Myanmar: Civilian Government Takes Over
Yohannan Chemarapally
THE first civilian government in more than fifty years in Burma formally took over the reins of power on April 1. The military which had monopolised power for most of the years since the country gained independence however will continue to have a major say in the running of the government. The constitution it has bestowed on the country without meaningful debate has placed significant roadblocks for the smooth transition to a full fledged civilian rule. Aung San Suu Kyi, who led the National League for Democracy (NLD) to a sweeping victory in the elections has not been allowed to become the country's president nor has the military junta relaxed its iron grip over key State institutions. The country's constitution explicitly prohibits citizens having foreign spouses or children holding foreign passports from holding the top post in government. Though her husband is no more, Suu Kyi's two children are British passport holders. The NLD leader, who spent 15 long years incarcerated by the military, failed in her efforts to convince the military top brass to allow her to become the president. In early March, she had held three long closed door meetings with the current military chief, Ming Aung Hlaing, in order to cut a deal with the military.

===

__EXERCISE REQUIREMENTS__: Please reproduce the full article on Myanmar's new civilian government word for word, including its headline and byline.

__EXTRACTED DATA__:
===

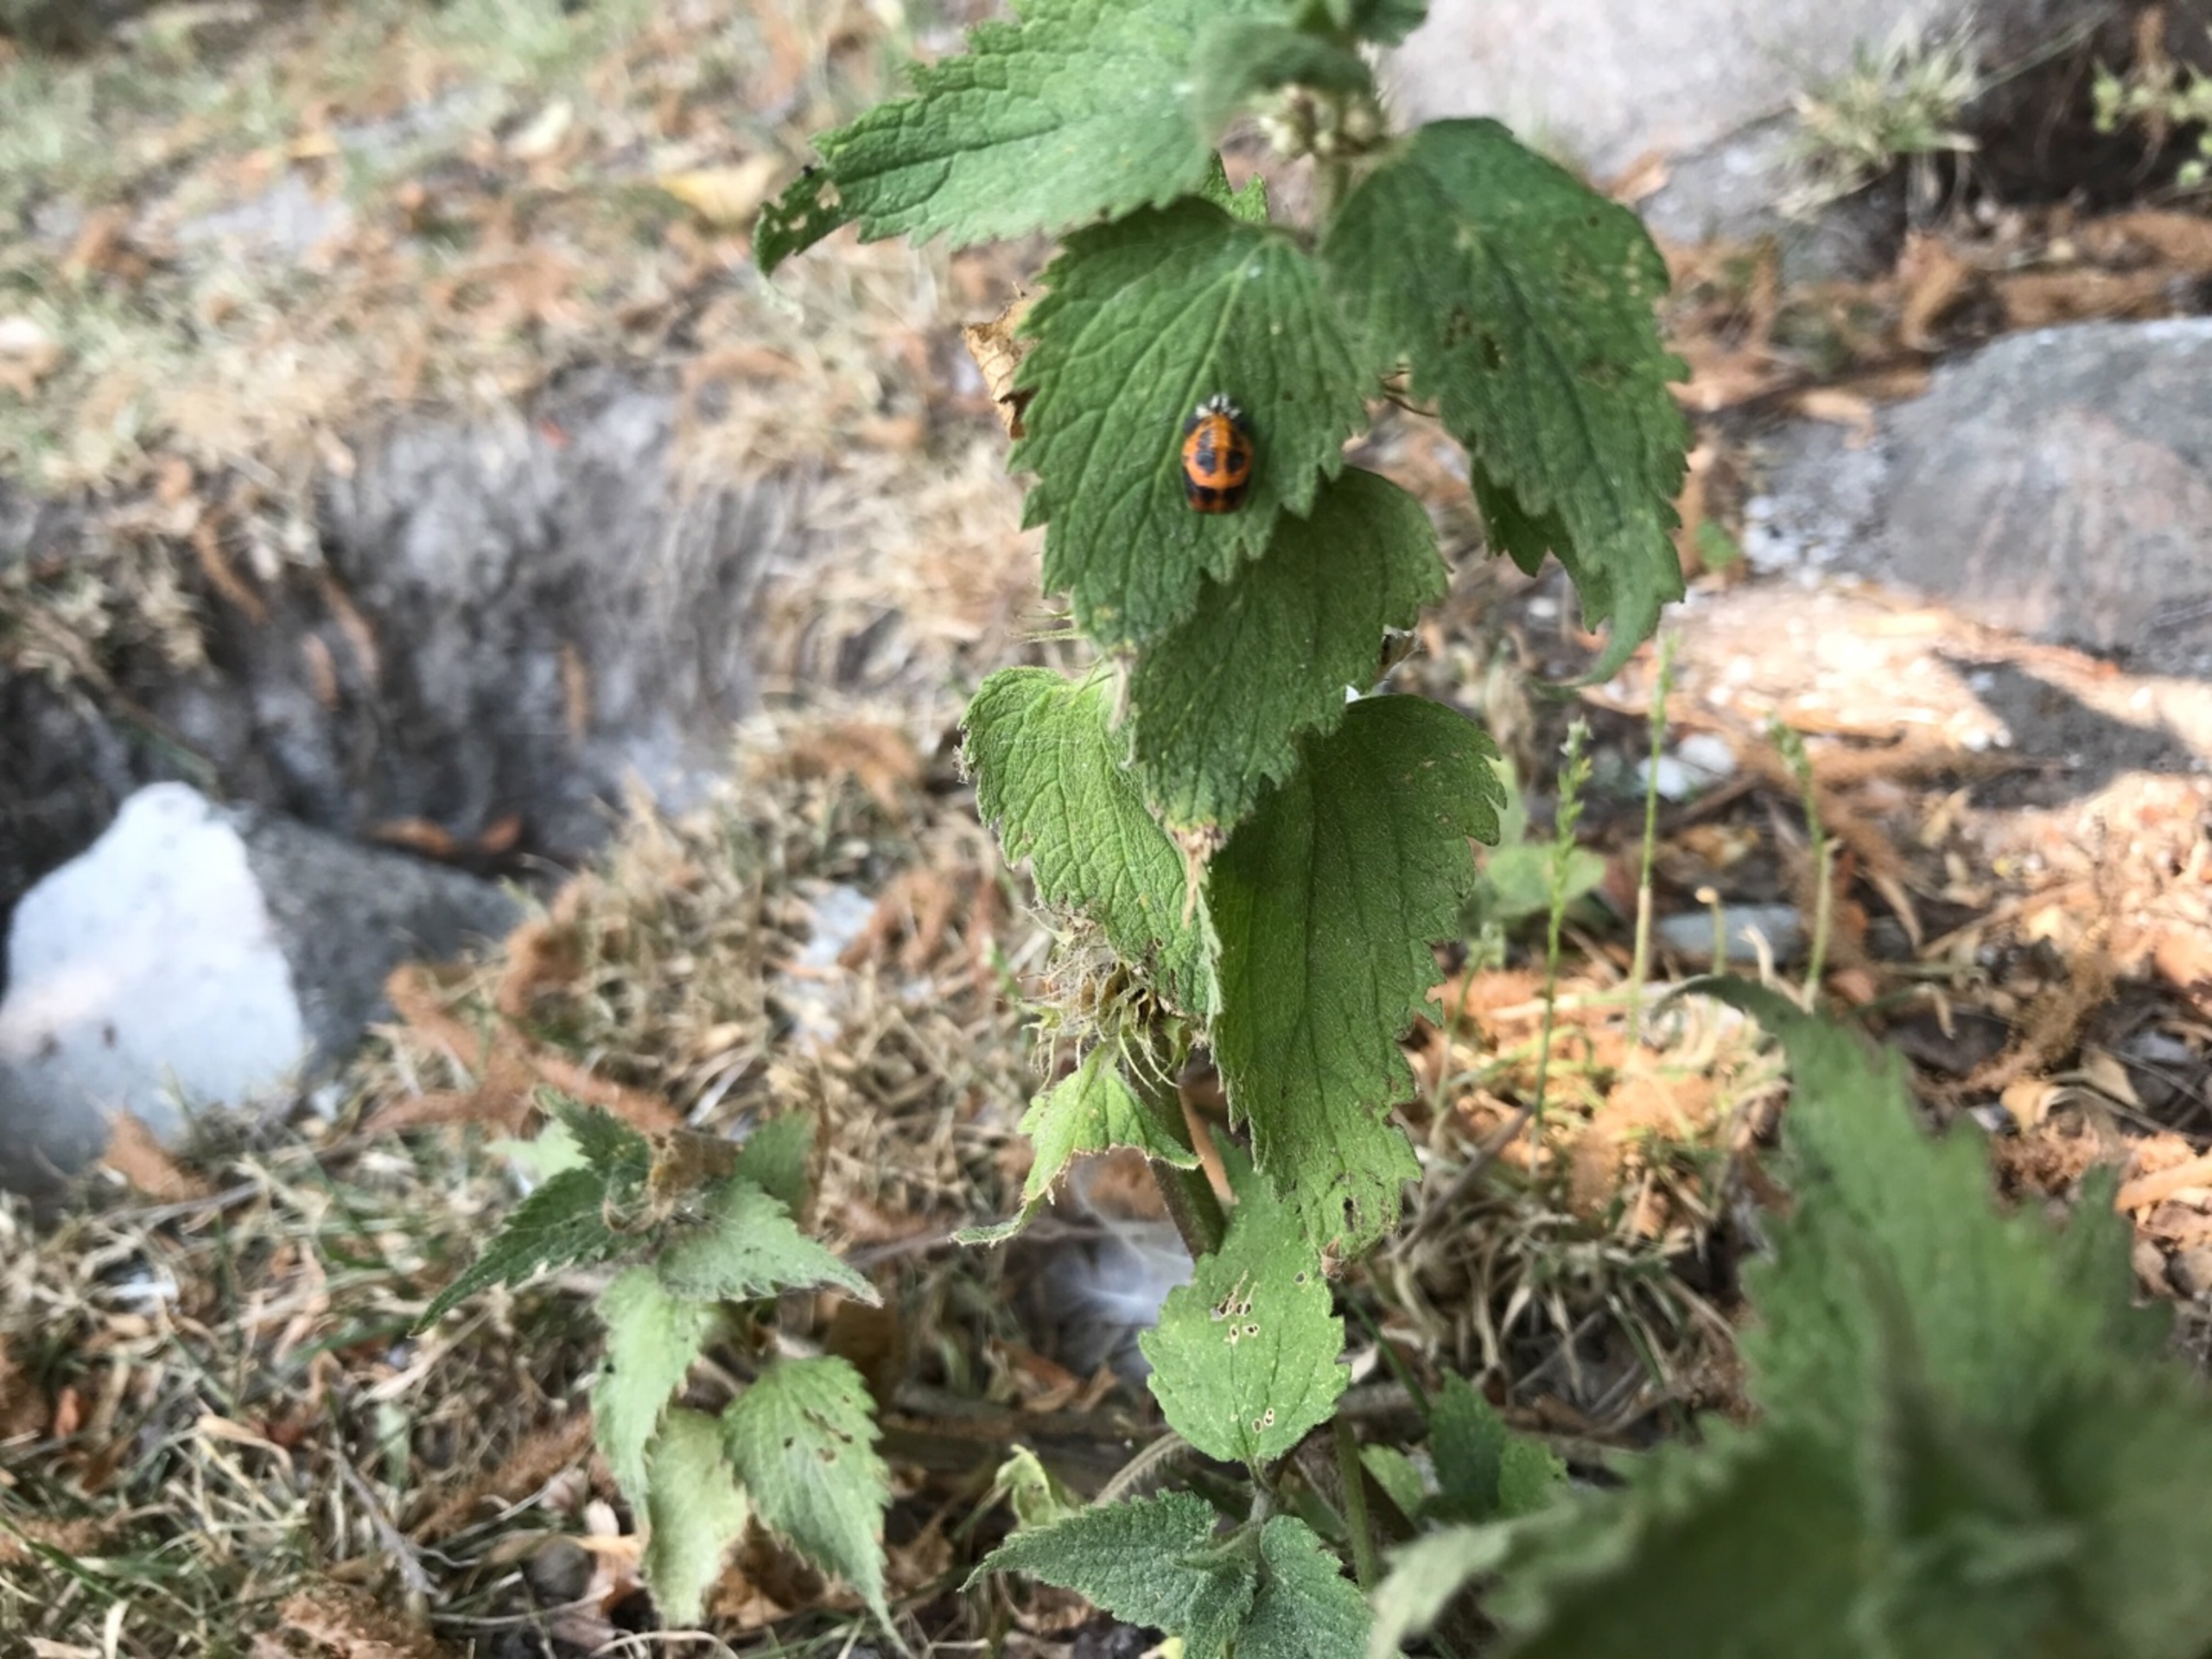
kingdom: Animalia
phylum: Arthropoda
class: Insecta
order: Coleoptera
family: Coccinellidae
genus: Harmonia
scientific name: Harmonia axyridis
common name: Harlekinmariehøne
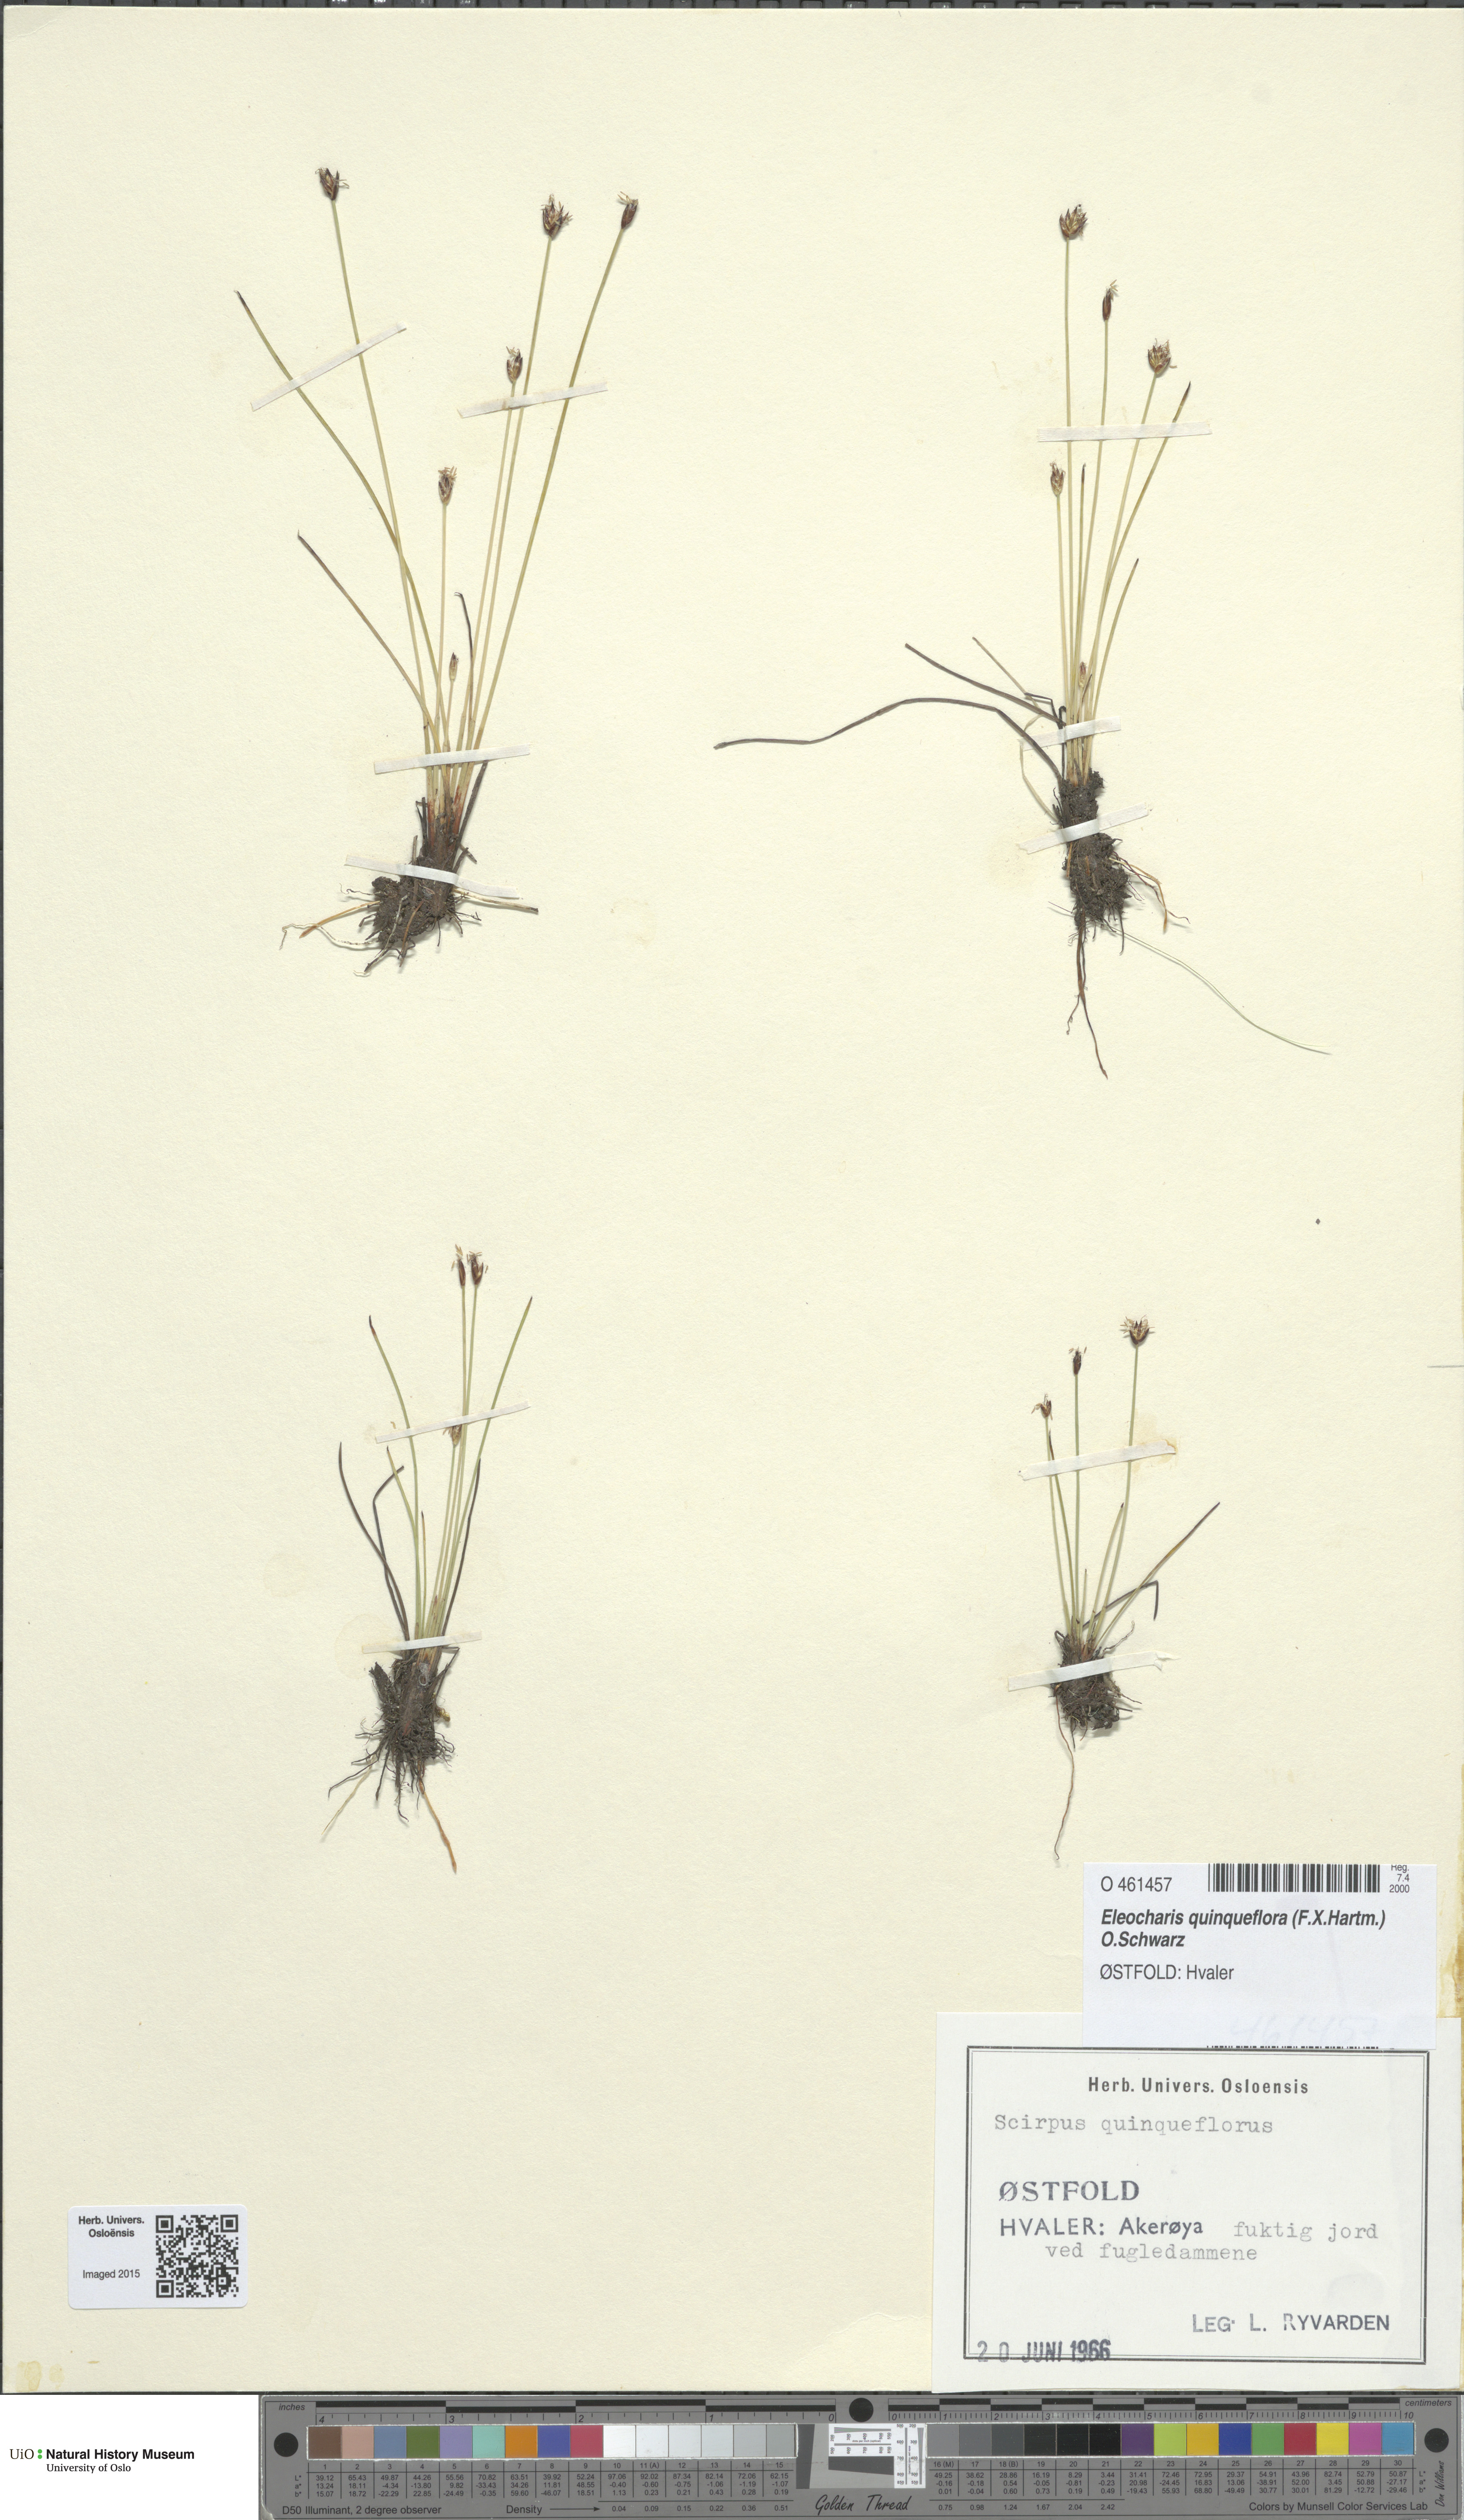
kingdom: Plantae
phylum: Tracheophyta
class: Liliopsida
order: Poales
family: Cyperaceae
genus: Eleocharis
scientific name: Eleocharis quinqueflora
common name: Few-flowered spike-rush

===

__REPLY__:
Myanmar: Civilian Government Takes Over
Yohannan Chemarapally
THE first civilian government in more than fifty years in Burma formally took over the reins of power on April 1. The military which had monopolised power for most of the years since the country gained independence however will continue to have a major say in the running of the government. The constitution it has bestowed on the country without meaningful debate has placed significant roadblocks for the smooth transition to a full fledged civilian rule. Aung San Suu Kyi, who led the National League for Democracy (NLD) to a sweeping victory in the elections has not been allowed to become the country's president nor has the military junta relaxed its iron grip over key State institutions. The country's constitution explicitly prohibits citizens having foreign spouses or children holding foreign passports from holding the top post in government. Though her husband is no more, Suu Kyi's two children are British passport holders. The NLD leader, who spent 15 long years incarcerated by the military, failed in her efforts to convince the military top brass to allow her to become the president. In early March, she had held three long closed door meetings with the current military chief, Ming Aung Hlaing, in order to cut a deal with the military.